> Aim of the task:
Which lines in the entries below contain the string "content"? Show each of them in full.

== Source records

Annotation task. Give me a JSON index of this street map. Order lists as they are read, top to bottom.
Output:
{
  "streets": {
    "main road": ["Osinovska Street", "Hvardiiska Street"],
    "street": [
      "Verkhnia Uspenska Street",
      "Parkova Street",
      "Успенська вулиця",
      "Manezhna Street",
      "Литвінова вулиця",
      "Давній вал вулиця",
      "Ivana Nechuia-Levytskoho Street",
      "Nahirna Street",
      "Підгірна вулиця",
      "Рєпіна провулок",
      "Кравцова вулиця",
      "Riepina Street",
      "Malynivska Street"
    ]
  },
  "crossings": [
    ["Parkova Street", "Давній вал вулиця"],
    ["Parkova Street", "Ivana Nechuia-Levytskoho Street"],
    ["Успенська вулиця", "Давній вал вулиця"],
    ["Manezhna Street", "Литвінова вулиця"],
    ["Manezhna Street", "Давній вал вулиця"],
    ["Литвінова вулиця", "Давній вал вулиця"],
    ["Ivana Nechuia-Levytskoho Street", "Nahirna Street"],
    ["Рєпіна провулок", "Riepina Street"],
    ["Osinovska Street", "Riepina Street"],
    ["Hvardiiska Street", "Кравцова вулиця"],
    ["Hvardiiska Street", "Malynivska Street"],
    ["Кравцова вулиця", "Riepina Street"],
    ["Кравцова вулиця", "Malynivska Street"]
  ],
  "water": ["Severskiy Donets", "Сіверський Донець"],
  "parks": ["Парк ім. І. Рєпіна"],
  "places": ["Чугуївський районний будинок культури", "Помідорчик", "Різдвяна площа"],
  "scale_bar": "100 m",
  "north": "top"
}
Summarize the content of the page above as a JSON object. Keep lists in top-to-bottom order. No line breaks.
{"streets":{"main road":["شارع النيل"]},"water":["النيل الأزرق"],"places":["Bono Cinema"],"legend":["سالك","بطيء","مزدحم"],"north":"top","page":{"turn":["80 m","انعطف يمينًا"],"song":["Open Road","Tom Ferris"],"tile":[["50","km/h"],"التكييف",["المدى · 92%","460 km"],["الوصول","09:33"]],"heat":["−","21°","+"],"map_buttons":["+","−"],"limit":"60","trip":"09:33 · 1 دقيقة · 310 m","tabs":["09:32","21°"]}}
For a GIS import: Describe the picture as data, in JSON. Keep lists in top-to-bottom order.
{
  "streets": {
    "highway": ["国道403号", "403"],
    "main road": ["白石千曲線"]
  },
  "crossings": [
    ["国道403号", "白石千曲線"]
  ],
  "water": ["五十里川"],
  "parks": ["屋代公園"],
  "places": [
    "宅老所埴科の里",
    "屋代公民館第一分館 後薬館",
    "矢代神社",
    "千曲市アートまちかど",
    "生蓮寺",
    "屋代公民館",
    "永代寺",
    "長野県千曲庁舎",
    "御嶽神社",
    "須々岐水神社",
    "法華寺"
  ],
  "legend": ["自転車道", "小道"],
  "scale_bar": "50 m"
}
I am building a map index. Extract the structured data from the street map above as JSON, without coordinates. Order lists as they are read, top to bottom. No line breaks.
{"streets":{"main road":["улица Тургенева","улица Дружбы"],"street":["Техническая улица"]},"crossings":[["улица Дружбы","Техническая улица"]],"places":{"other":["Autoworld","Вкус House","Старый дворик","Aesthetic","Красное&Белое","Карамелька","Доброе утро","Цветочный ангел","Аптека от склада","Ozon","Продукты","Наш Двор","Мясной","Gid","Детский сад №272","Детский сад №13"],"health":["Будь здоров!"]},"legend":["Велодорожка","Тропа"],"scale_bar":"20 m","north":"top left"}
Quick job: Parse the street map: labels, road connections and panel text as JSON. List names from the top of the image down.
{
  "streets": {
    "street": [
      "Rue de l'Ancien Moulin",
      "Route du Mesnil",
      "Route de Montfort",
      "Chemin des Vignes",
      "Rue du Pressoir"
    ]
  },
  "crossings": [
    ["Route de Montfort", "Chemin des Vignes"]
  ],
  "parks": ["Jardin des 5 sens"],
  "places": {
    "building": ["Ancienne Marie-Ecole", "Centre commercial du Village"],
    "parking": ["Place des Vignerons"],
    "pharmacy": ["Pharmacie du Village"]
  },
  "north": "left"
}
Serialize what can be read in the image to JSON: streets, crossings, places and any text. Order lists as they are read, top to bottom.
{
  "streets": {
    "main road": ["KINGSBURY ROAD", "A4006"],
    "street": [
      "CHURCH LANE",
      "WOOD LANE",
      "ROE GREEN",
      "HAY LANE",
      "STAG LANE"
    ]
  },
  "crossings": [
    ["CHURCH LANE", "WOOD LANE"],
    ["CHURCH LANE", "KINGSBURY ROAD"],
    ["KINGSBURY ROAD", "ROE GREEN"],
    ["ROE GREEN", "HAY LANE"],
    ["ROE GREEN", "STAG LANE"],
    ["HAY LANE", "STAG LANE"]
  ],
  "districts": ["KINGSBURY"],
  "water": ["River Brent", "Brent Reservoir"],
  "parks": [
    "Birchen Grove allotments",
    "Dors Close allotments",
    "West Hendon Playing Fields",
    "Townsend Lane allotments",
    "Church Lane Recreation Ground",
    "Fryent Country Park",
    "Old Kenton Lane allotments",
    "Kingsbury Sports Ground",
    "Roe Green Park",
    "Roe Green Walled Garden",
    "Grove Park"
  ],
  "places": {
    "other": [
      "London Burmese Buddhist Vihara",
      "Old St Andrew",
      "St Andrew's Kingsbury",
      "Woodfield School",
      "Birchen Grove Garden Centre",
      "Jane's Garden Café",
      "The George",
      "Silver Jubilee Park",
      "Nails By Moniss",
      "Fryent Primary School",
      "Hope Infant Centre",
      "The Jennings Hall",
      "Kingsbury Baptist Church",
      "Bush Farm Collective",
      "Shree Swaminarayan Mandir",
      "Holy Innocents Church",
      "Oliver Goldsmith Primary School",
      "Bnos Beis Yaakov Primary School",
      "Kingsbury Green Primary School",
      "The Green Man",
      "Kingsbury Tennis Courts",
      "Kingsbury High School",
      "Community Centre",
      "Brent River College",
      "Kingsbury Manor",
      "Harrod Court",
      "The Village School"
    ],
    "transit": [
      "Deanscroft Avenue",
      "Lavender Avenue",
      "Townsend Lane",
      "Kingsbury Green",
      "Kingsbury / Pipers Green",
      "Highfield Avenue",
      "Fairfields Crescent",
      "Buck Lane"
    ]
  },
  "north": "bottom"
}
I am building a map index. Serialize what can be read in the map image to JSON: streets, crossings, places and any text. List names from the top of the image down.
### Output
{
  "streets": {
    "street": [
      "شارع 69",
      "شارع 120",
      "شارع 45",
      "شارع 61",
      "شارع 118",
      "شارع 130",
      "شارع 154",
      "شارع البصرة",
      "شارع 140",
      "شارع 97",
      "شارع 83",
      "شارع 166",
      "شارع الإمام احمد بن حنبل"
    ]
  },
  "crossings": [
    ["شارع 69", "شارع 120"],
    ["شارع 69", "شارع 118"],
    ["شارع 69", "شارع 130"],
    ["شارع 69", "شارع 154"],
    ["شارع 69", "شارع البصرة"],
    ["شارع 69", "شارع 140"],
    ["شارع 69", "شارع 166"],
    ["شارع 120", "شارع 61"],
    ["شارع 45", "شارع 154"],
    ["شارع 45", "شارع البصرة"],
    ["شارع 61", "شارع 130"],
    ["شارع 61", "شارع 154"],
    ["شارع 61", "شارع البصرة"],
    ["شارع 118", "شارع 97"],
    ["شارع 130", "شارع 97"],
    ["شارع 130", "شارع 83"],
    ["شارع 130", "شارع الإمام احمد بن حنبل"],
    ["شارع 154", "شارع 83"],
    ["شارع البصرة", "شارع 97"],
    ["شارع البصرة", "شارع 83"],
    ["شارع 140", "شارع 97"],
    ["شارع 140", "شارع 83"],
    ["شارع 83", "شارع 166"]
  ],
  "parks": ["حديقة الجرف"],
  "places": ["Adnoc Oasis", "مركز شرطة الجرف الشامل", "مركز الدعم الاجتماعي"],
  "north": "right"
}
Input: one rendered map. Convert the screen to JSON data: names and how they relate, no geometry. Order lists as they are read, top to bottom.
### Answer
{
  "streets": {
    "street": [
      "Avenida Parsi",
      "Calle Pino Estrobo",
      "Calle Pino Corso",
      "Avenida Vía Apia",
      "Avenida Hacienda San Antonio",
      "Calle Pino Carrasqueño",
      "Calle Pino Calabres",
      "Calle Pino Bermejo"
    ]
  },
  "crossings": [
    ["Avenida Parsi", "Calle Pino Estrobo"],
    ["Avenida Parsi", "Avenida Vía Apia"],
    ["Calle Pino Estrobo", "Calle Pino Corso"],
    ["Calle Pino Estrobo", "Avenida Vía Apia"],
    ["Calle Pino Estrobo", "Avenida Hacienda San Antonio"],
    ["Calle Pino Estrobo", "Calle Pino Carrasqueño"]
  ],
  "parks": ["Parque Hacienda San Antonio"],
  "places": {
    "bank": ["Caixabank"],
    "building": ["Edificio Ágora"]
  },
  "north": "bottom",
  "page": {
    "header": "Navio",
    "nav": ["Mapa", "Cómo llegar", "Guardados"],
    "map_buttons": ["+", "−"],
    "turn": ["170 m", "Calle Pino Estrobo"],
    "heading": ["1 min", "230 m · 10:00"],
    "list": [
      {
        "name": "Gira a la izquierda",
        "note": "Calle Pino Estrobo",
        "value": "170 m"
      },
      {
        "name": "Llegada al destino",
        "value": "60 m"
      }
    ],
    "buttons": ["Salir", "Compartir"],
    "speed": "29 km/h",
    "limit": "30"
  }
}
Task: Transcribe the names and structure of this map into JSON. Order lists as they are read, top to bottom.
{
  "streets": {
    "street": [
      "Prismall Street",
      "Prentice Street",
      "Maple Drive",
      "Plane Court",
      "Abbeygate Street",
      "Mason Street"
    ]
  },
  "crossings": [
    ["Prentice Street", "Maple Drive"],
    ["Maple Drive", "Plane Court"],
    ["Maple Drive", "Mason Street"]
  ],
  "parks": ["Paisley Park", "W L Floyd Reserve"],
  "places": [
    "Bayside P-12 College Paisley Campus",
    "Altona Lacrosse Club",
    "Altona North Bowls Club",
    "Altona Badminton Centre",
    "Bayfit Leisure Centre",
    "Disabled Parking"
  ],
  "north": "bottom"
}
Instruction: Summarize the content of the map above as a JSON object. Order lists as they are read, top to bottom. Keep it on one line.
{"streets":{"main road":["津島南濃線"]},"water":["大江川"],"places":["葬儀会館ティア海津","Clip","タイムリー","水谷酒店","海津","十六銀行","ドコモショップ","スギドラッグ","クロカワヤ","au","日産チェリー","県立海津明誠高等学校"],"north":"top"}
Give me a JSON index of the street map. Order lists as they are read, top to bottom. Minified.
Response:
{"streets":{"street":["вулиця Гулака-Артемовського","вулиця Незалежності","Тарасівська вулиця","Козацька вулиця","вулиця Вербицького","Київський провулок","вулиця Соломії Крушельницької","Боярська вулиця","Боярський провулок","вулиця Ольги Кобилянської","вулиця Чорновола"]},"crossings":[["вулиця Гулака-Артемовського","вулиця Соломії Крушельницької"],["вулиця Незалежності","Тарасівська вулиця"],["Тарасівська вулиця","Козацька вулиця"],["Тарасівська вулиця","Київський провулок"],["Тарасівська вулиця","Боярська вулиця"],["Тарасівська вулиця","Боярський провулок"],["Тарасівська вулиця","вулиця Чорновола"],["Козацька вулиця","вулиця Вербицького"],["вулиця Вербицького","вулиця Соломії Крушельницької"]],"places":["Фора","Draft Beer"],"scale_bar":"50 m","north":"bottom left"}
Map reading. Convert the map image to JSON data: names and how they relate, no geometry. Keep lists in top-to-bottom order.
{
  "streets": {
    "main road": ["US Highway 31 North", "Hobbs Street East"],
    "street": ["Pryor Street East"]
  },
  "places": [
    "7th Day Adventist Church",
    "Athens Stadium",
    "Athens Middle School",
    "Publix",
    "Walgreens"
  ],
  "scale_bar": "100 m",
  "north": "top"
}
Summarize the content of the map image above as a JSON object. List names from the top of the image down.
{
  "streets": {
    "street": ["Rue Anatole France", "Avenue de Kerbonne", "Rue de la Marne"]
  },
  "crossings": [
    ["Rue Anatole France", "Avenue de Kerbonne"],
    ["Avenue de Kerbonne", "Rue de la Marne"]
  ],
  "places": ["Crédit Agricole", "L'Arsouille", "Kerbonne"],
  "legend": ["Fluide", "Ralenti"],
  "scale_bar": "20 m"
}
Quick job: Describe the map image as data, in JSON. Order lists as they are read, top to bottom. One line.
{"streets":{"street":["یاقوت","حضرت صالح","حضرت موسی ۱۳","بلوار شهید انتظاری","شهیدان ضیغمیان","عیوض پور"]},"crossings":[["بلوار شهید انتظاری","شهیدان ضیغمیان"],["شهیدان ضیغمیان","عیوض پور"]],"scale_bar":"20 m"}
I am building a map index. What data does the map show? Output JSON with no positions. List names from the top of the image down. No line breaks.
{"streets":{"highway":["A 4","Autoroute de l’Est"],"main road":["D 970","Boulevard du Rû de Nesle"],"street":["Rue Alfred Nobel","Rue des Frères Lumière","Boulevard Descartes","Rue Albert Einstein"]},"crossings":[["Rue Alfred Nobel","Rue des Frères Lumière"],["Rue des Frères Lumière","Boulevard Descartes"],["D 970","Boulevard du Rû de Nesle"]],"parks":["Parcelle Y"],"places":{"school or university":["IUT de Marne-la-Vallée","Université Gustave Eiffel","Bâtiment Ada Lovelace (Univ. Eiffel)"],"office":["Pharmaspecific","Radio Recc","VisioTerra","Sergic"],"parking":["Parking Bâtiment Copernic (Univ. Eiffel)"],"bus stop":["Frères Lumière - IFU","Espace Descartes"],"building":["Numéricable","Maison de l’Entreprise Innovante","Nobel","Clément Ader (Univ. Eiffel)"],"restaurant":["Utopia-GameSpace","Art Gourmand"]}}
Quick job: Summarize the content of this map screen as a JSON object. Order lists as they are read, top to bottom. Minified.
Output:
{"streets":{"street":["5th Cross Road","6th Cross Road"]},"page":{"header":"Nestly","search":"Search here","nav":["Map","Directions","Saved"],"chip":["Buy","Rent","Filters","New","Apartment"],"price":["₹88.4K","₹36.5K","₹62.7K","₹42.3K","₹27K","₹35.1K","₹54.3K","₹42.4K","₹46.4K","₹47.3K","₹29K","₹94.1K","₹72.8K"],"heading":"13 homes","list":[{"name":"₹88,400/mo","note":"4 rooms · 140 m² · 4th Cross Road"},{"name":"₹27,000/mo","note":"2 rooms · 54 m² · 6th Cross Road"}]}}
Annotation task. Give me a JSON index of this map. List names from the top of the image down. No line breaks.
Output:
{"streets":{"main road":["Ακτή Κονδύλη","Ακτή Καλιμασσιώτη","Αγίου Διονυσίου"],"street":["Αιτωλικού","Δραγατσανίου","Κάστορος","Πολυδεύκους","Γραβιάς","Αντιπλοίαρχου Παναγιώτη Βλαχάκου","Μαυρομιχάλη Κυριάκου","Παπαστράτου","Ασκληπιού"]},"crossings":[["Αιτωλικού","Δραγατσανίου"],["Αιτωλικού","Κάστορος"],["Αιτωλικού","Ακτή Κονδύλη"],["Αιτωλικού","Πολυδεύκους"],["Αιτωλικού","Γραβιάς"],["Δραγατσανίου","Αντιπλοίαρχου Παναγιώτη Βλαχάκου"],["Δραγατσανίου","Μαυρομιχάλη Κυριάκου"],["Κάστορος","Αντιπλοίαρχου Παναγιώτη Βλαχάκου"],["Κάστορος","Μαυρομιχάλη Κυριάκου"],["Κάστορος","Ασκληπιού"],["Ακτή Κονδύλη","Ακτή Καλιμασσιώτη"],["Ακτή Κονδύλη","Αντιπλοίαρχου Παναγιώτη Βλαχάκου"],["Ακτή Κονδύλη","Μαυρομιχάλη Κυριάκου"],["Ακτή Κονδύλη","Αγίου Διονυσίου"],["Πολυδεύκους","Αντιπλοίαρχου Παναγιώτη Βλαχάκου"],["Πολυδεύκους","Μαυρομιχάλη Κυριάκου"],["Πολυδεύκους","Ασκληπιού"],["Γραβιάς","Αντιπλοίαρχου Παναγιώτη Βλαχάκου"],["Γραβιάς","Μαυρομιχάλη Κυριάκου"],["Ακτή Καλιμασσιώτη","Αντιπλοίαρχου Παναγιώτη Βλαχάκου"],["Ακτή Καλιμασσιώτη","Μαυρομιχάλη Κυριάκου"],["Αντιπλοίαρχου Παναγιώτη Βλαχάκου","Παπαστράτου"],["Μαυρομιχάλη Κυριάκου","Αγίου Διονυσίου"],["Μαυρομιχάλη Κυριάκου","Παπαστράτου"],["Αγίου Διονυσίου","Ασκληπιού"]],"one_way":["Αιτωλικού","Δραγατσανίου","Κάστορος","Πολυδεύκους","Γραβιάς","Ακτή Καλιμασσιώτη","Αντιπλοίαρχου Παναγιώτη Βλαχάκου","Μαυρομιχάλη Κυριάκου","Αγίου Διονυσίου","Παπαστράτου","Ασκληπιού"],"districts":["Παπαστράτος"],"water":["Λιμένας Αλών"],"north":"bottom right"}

====

> Expected answer:
Summarize the content of the page above as a JSON object. Keep lists in top-to-bottom order. No line breaks.
Instruction: Summarize the content of the map above as a JSON object. Order lists as they are read, top to bottom. Keep it on one line.
Summarize the content of the map image above as a JSON object. List names from the top of the image down.
Quick job: Summarize the content of this map screen as a JSON object. Order lists as they are read, top to bottom. Minified.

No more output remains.